Batman is standing on a cliff 120 m high. He is testing a new bat grappling hook. He

fires the hook with an initial velocity of 85 m/s at an angle of 45o
with respect to the
horizontal. How far from the base of the cliff (d) does the hook land?

Vo = 85m/s[45o].

Xo = 85*cos45 = 60.1 m/s.
Yo = 85*sin45 = 60.1 m/s.

Tr = (Y-Yo)/g = (o-60.1)/-9.8 = 6.1 s.
= Rise time.

h = Yo*t + 0.5g*t^2
h = 60.1*6.1 - 4.9*(6.1)^2 = 184.3 m.

d = Yo*t + 0.5g*t^2=184.3 + 120=304.3m
0 + 4.9t^2 = 304.3
t^2 = 62.1
Tf = 7.9 s. = Fall time.

d =Xo * (Tr + Tf)
d = 60.1*(6.1+7.9) = 841.4 m.


91,75s = 105 m.

To calculate the horizontal distance (d) that the hook lands from the base of the cliff, we can use the kinematic equations of motion.
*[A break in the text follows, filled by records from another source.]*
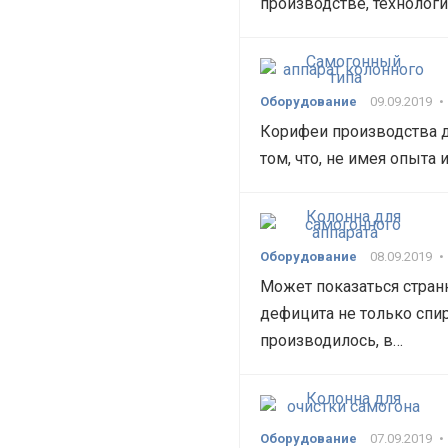
производстве, технолог
Оборудование
09.09.2019
•
Корифеи производства д
том, что, не имея опыта
Оборудование
08.09.2019
•
Может показаться стран
дефицита не только спир
производилось, в…
Оборудование
07.09.2019
•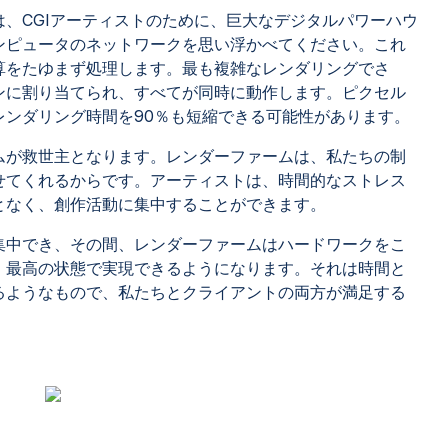
、CGIアーティストのために、巨大なデジタルパワーハウ
ンピュータのネットワークを思い浮かべてください。これ
算をたゆまず処理します。最も複雑なレンダリングでさ
ンに割り当てられ、すべてが同時に動作します。ピクセル
レンダリング時間を90％も短縮できる可能性があります。
ムが救世主となります。レンダーファームは、私たちの制
せてくれるからです。アーティストは、時間的なストレス
となく、創作活動に集中することができます。
集中でき、その間、レンダーファームはハードワークをこ
、最高の状態で実現できるようになります。それは時間と
るようなもので、私たちとクライアントの両方が満足する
First, we need to analyze the horizontal and vertical components of the initial velocity. The horizontal component (v_x) can be calculated using the initial velocity (v₀) and the angle (θ):

v_x = v₀ * cos(θ)

In this case, v₀ = 85 m/s and θ = 45°, so:

v_x = 85 m/s * cos(45°)

v_x = 85 m/s * √(2)/2

v_x = 42.5 m/s

Now, we can calculate the time it takes for the hook to hit the ground by considering the vertical motion. The equation for the height (h) as a function of time (t) can be written as:

h = v₀ * sin(θ) * t - (1/2) * g * t²

Where g is the acceleration due to gravity (approximately 9.8 m/s²). We know that the initial height (h) is 120 m and that the final height is 0 m (since the hook lands on the ground).

Setting h = 0, we have:

0 = v₀ * sin(θ) * t - (1/2) * g * t²

Rearranging the equation, we get:

(1/2) * g * t² = v₀ * sin(θ) * t

Simplifying further, we get:

(1/2) * g * t = v₀ * sin(θ)

Now, we can solve for t:

t = 2 * v₀ * sin(θ) / g

Using the values v₀ = 85 m/s, θ = 45°, and g = 9.8 m/s²:

t = 2 * 85 m/s * sin(45°) / 9.8 m/s²

t ≈ 9.244 s

Finally, we can calculate the horizontal distance (d) using the formula:

d = v_x * t

Plugging in the values v_x = 42.5 m/s and t ≈ 9.244 s:

d ≈ 42.5 m/s * 9.244 s

d ≈ 393.53 m

Therefore, the hook lands approximately 393.53 meters away from the base of the cliff.